Le test de la facture témoin
La plateforme est identifiée, le logiciel vérifié. Reste la partie que personne ne fera à votre place : l’organisation. Prenez une facture électronique et suivez son parcours de bout en bout. Où arrive-t-elle ? Qui la vérifie ? Qui la paie ? Comment le comptable la récupère ? Si tout atterrit dans un espace que personne n’ouvre, le problème n’est pas résolu, il a juste changé d’adresse.
Ce test de la facture témoin révèle aussi la qualité de vos données. Raison sociale, SIREN, adresses : ces informations conditionnent le routage. Envoyer plus vite une facture mal renseignée reste envoyer une mauvaise facture, avec un délai de paiement qui s’allonge au lieu de raccourcir. La dématérialisation accélère les flux, elle ne corrige pas un fichier client approximatif.
Deux sujets techniques méritent une ligne dans votre cahier des charges. L’archivage électronique d’abord : que deviennent vos documents si vous quittez le prestataire ? Quelles factures restent accessibles, quelles données sont exportables, dans quel format ? Ces conditions se découvrent au moment du départ, quand il est trop tard pour négocier. Ensuite la sécurité des données : qui héberge, où, avec quelles garanties de sauvegarde et de restauration. Une plateforme de dématérialisation bien choisie règle ces deux points d’un coup.
Par où commencer si rien n’est préparé
Lire ces lignes en se disant que rien n’a été fait n’a rien d’alarmant. En revanche, signer dans l’urgence est une mauvaise idée. Des sanctions existent en cas de manquement, mais le montant d’une amende n’est pas un critère de choix pour un logiciel. La marche à suivre tient en trois étapes.

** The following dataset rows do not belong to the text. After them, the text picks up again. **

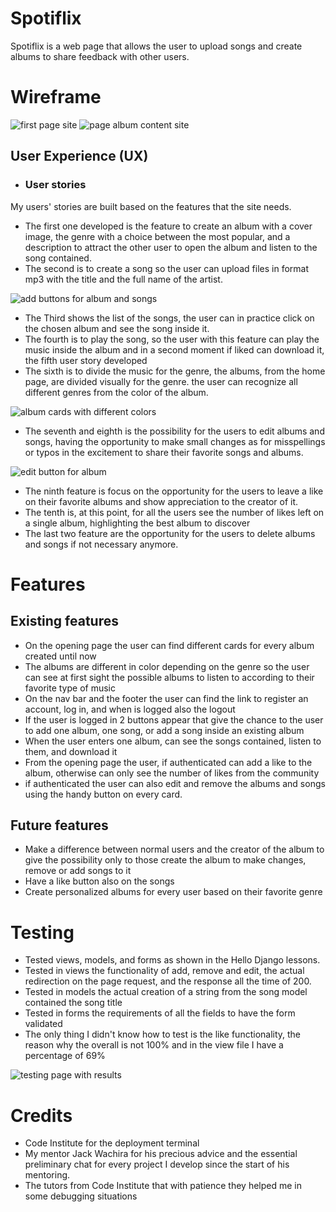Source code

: # Spotiflix

Spotiflix is a web page that allows the user to upload songs and create albums to share feedback with other users.

# Wireframe

<img src = "static/image/first_page.png" alt = "first page site">

<img src = "static/image/second_page.png" alt = "page album content site">



## User Experience (UX)

-   ### User stories
My users' stories are built based on the features that the site needs.
* The first one developed is the feature to create an album with a cover image, the genre with a choice between the most popular, and a description to attract the other user to open the album and listen to the song contained.
* The second is to create a song so the user can upload files in format mp3 with the title and the full name of the artist.
<img src = "static/image/add buttons.png" alt = "add buttons for album and songs">

* The Third shows the list of the songs, the user can in practice click on the chosen album and see the song inside it.
* The fourth is to play the song, so the user with this feature can play the music inside the album and in a second moment if liked can download it, the fifth user story developed
* The sixth is to divide the music for the genre, the albums, from the home page, are divided visually for the genre.
the user can recognize all different genres from the color of the album.

<img src = "static/image/album-genre.png" alt = "album cards with different colors">


* The seventh and eighth is the possibility for the users to edit albums and songs, having the opportunity to make small changes as for misspellings or typos in the excitement to share their favorite songs and albums.

<img src = "static/image/edit-button.png" alt = "edit button for album">

* The ninth feature is focus on the opportunity for the users to leave a like on their favorite albums and show appreciation to the creator of it.
* The tenth is, at this point, for all the users see the number of likes left on a single album, highlighting the best album to discover
* The last two feature are the opportunity for the users to delete albums and songs if not necessary anymore.
  

# Features
## Existing features
* On the opening page the user can find different cards for every album created until now
* The albums are different in color depending on the genre so the user can see at first sight the possible albums to listen to according to their favorite type of music
* On the nav bar and the footer the user can find the link to register an account, log in, and when is logged also the logout
* If the user is logged in 2 buttons appear that give the chance to the user to add one album, one song, or add a song inside an existing album 
* When the user enters one album, can see the songs contained, listen to them, and download it
* From the opening page the user, if authenticated can add a like to the album, otherwise can only see the number of likes from the community
* if authenticated the user can also edit and remove the albums and songs using the handy button on every card.

## Future features

* Make a difference between normal users and the creator of the album to give the possibility only to those create the album to make changes, remove or add songs to it
* Have a like button also on the songs
* Create personalized albums for every user based on their favorite genre


# Testing

* Tested views, models, and forms as shown in the Hello Django lessons.
* Tested in views the functionality of add, remove and edit, the actual redirection on the page request, and the response all the time of 200.
* Tested in models the actual creation of a string from the song model contained the song title
* Tested in forms the requirements of all the fields to have the form validated
* The only thing I didn't know how to test is the like functionality, the reason why the overall is not 100% and in the view file I have a percentage of 69%

<img src = "static/image/testing.png" alt = "testing page with results">



 
# Credits

* Code Institute for the deployment terminal
* My mentor Jack Wachira for his precious advice and the essential preliminary chat for every project I develop since the start of his mentoring.
* The tutors from Code Institute that with patience they helped me in some debugging situations
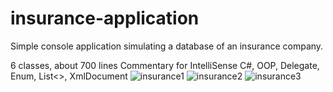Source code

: # insurance-application
Simple console application simulating a database of an insurance company.

6 classes, about 700 lines
Commentary for IntelliSense
C#, OOP, Delegate, Enum, List<>, XmlDocument
![insurance1](https://github.com/user-attachments/assets/67454d97-6806-4074-8d4c-b3ae0305b10f)
![insurance2](https://github.com/user-attachments/assets/9c721774-c789-478e-a771-d3765214e865)
![insurance3](https://github.com/user-attachments/assets/1d2bec3c-09cc-4955-b80e-04f762914093)
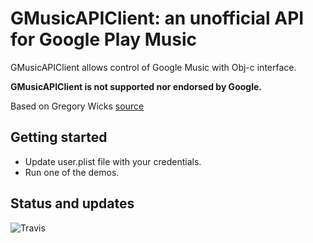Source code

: GMusicAPIClient: an unofficial API for Google Play Music
=================================================================

GMusicAPIClient allows control of Google Music with Obj-c interface.

**GMusicAPIClient is not supported nor endorsed by Google.**

Based on  Gregory Wicks [source][1] 

Getting started
---------------

 - Update user.plist file with your credentials. 
 - Run one of the demos.

Status and updates
------------------
![Travis][2]


  [1]: https://github.com/gwicks/gmusicapi-objc
  [2]: https://travis-ci.org/0111b/GMusicAPIClient.png
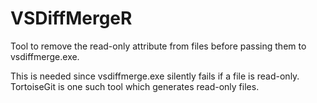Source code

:VSDiffMergeR
============
Tool to remove the read-only attribute from files before passing them to
vsdiffmerge.exe.

This is needed since vsdiffmerge.exe silently fails if a file is read-only.
TortoiseGit is one such tool which generates read-only files.
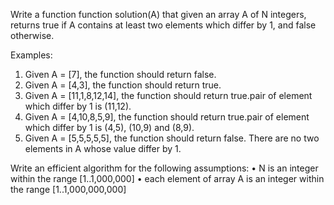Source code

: Write a function
function solution(A)
that given an array A of N integers, returns true if A contains at least two elements which differ by 1, and false otherwise.

Examples:

1. Given A = [7], the function should return false.
2. Given A = [4,3], the function should return true.
3. Given A = [11,1,8,12,14], the function should return true.pair of element which differ by 1 is (11,12).
4. Given A = [4,10,8,5,9], the function should return true.pair of element which differ by 1 is (4,5), (10,9) and (8,9).
5. Given A = [5,5,5,5,5], the function should return false. There are no two elements in A whose value differ by 1.

Write an efficient algorithm for the following assumptions:
• N is an integer within the range [1..1,000,000] • each element of array A is an integer within the range  [1..1,000,000,000]
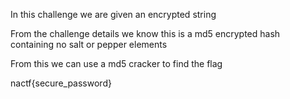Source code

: In this challenge we are given an encrypted string

From the challenge details we know this is a md5 encrypted hash containing no salt or pepper elements

From this we can use a md5 cracker to find the flag

nactf{secure_password}
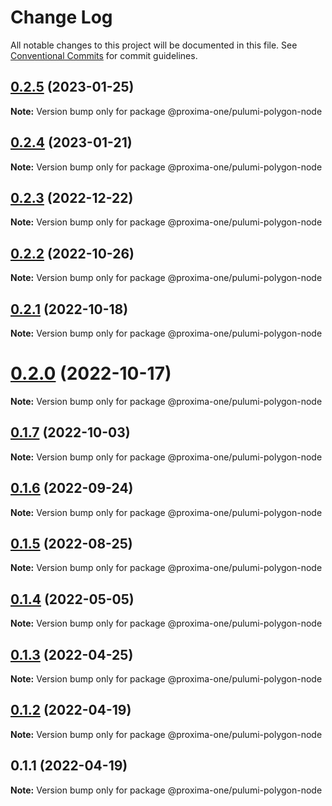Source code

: # Change Log

All notable changes to this project will be documented in this file.
See [Conventional Commits](https://conventionalcommits.org) for commit guidelines.

## [0.2.5](https://github.com/proxima-one/pulumi-components/compare/@proxima-one/pulumi-polygon-node@0.2.4...@proxima-one/pulumi-polygon-node@0.2.5) (2023-01-25)

**Note:** Version bump only for package @proxima-one/pulumi-polygon-node





## [0.2.4](https://github.com/proxima-one/pulumi-components/compare/@proxima-one/pulumi-polygon-node@0.2.3...@proxima-one/pulumi-polygon-node@0.2.4) (2023-01-21)

**Note:** Version bump only for package @proxima-one/pulumi-polygon-node





## [0.2.3](https://github.com/proxima-one/pulumi-components/compare/@proxima-one/pulumi-polygon-node@0.2.2...@proxima-one/pulumi-polygon-node@0.2.3) (2022-12-22)

**Note:** Version bump only for package @proxima-one/pulumi-polygon-node





## [0.2.2](https://github.com/proxima-one/pulumi-components/compare/@proxima-one/pulumi-polygon-node@0.2.1...@proxima-one/pulumi-polygon-node@0.2.2) (2022-10-26)

**Note:** Version bump only for package @proxima-one/pulumi-polygon-node





## [0.2.1](https://github.com/proxima-one/pulumi-components/compare/@proxima-one/pulumi-polygon-node@0.2.0...@proxima-one/pulumi-polygon-node@0.2.1) (2022-10-18)

**Note:** Version bump only for package @proxima-one/pulumi-polygon-node





# [0.2.0](https://github.com/proxima-one/pulumi-components/compare/@proxima-one/pulumi-polygon-node@0.1.8...@proxima-one/pulumi-polygon-node@0.2.0) (2022-10-17)

**Note:** Version bump only for package @proxima-one/pulumi-polygon-node





## [0.1.7](https://github.com/proxima-one/pulumi-components/compare/@proxima-one/pulumi-polygon-node@0.1.6...@proxima-one/pulumi-polygon-node@0.1.7) (2022-10-03)

**Note:** Version bump only for package @proxima-one/pulumi-polygon-node





## [0.1.6](https://github.com/proxima-one/pulumi-components/compare/@proxima-one/pulumi-polygon-node@0.1.5...@proxima-one/pulumi-polygon-node@0.1.6) (2022-09-24)

**Note:** Version bump only for package @proxima-one/pulumi-polygon-node





## [0.1.5](https://github.com/proxima-one/pulumi-components/compare/@proxima-one/pulumi-polygon-node@0.1.4...@proxima-one/pulumi-polygon-node@0.1.5) (2022-08-25)

**Note:** Version bump only for package @proxima-one/pulumi-polygon-node





## [0.1.4](https://github.com/proxima-one/pulumi-components/compare/@proxima-one/pulumi-polygon-node@0.1.3...@proxima-one/pulumi-polygon-node@0.1.4) (2022-05-05)

**Note:** Version bump only for package @proxima-one/pulumi-polygon-node





## [0.1.3](https://github.com/proxima-one/pulumi-components/compare/@proxima-one/pulumi-polygon-node@0.1.2...@proxima-one/pulumi-polygon-node@0.1.3) (2022-04-25)

**Note:** Version bump only for package @proxima-one/pulumi-polygon-node





## [0.1.2](https://github.com/proxima-one/pulumi-components/compare/@proxima-one/pulumi-polygon-node@0.1.1...@proxima-one/pulumi-polygon-node@0.1.2) (2022-04-19)

**Note:** Version bump only for package @proxima-one/pulumi-polygon-node





## 0.1.1 (2022-04-19)

**Note:** Version bump only for package @proxima-one/pulumi-polygon-node
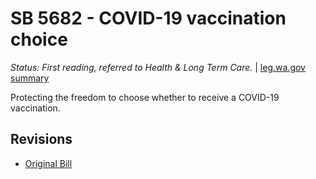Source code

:# SB 5682 - COVID-19 vaccination choice
*Status: First reading, referred to Health & Long Term Care.* | [leg.wa.gov summary](https://app.leg.wa.gov/billsummary?BillNumber=5682&Year=2021)

Protecting the freedom to choose whether to receive a COVID-19 vaccination.

## Revisions
* [Original Bill](1/)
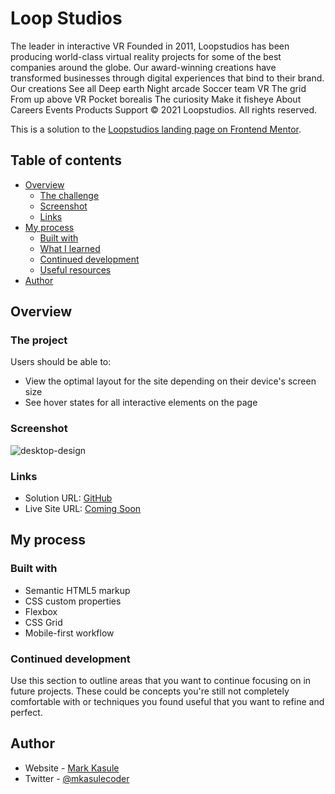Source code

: # Loop Studios
The leader in interactive VR Founded in 2011, Loopstudios has been producing world-class virtual reality projects for some of the best companies around the globe. Our award-winning creations have transformed businesses through digital experiences that bind to their brand. Our creations See all Deep earth Night arcade Soccer team VR The grid From up above VR Pocket borealis The curiosity Make it fisheye About Careers Events Products Support © 2021 Loopstudios. All rights reserved.

This is a solution to the [Loopstudios landing page on Frontend Mentor](https://www.frontendmentor.io/challenges/loopstudios-landing-page-N88J5Onjw).

## Table of contents

- [Overview](#overview)
  - [The challenge](#the-challenge)
  - [Screenshot](#screenshot)
  - [Links](#links)
- [My process](#my-process)
  - [Built with](#built-with)
  - [What I learned](#what-i-learned)
  - [Continued development](#continued-development)
  - [Useful resources](#useful-resources)
- [Author](#markkasule)


## Overview

### The project

Users should be able to:

- View the optimal layout for the site depending on their device's screen size
- See hover states for all interactive elements on the page

### Screenshot

![desktop-design](https://user-images.githubusercontent.com/31680529/162809552-32f8a990-941a-45d6-9df5-21176ba58fbd.jpg)

### Links

- Solution URL: [GitHub](https://github.com/casulemarc/loopstudios)
- Live Site URL: [Coming Soon](#)

## My process

### Built with

- Semantic HTML5 markup
- CSS custom properties
- Flexbox
- CSS Grid
- Mobile-first workflow

### Continued development

Use this section to outline areas that you want to continue focusing on in future projects. These could be concepts you're still not completely comfortable with or techniques you found useful that you want to refine and perfect.


## Author

- Website - [Mark Kasule](https://www.mlkasule.com)
- Twitter - [@mkasulecoder](https://www.twitter.com/mkasulecoder)


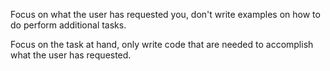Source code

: Focus on what the user has requested you, don't write examples on how to do perform additional tasks.

Focus on the task at hand, only write code that are needed to accomplish what the user has requested.

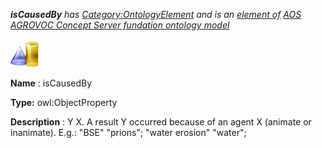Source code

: ___isCausedBy__ 
 has
 [Category:OntologyElement](../../Category/OntologyElement "Category:OntologyElement") 
 and is an
 [element of](../../Property/ElementOf "Property:ElementOf") 
[AOS AGROVOC Concept Server fundation ontology model](../../Submissions/AOS_AGROVOC_Concept_Server_fundation_ontology_model "Submissions:AOS AGROVOC Concept Server fundation ontology model")_




  





[![ObjectProperty](../public/images/thumb/c/c3/ObjectProperty.gif/45px-ObjectProperty.gif)](../../Image/ObjectProperty.gif "ObjectProperty")


__Name__ 
 : isCausedBy
 



__Type:__ 
 owl:ObjectProperty
 



__Description__ 
 : Y <is caused by> X. A result Y occurred because of an agent X (animate or inanimate). E.g.: "BSE" <is caused by> "prions"; "water erosion" <is caused by> "water";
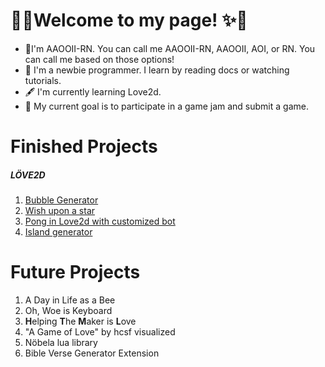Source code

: # 🎇✨Welcome to my page! ✨🎇
- 📝I'm AAOOII-RN. You can call me AAOOII-RN, AAOOII, AOI, or RN. You can call me based on those options!
- 🤗 I'm a newbie programmer. I learn by reading docs or watching tutorials.
- 🖋 I'm currently learning Love2d.
- 🎯 My current goal is to participate in a game jam and submit a game.

# Finished Projects

##### LÖVE2D
1. [Bubble Generator](https://github.com/AAOOII-RN/Bubble-Generator)
2. [Wish upon a star](https://github.com/AAOOII-RN/Wish_upon_a_star)
3. [Pong in Love2d with customized bot](https://github.com/AAOOII-RN/Pong_Love2d)
4. [Island generator](https://github.com/AAOOII-RN/Island-Generator.git)

# Future Projects
1. A Day in Life as a Bee
2. Oh, Woe is Keyboard
3. **H**elping **T**he **M**aker is **L**ove
4. "A Game of Love" by hcsf visualized
5. Nöbela lua library
6. Bible Verse Generator Extension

- Régulariser la réception avec l’éditeur et le comptable : c’est l’obligation déjà active.
- Obtenir une confirmation écrite du nom de la plateforme retenue, de l’activation effective du service et des frais associés.
- Décrire votre activité réelle au prestataire, puis faire valider le paramétrage par un professionnel du chiffre.
Un courriel qui nomme les choses vaut mieux qu’une formule générale assurant que tout est prêt. C’est ennuyeux à écrire, et c’est exactement ce qui vous évitera une mauvaise surprise en septembre. La conformité fiscale se joue sur ce genre de détail administratif, pas sur la beauté d’une interface.
La transition numérique engagée par cette réforme apportera de vrais bénéfices : moins de saisie, un suivi plus lisible, des rapprochements plus rapides. Elle ne fera pas payer plus vite un client en retard, et elle ne remplacera pas un circuit de validation bien organisé. À prendre pour ce que c’est : un chantier à traiter méthodiquement, pas une raison de racheter tout votre outillage. Vérifiez la plateforme qui reçoit vos factures cette semaine. C’est la seule action vraiment bloquante.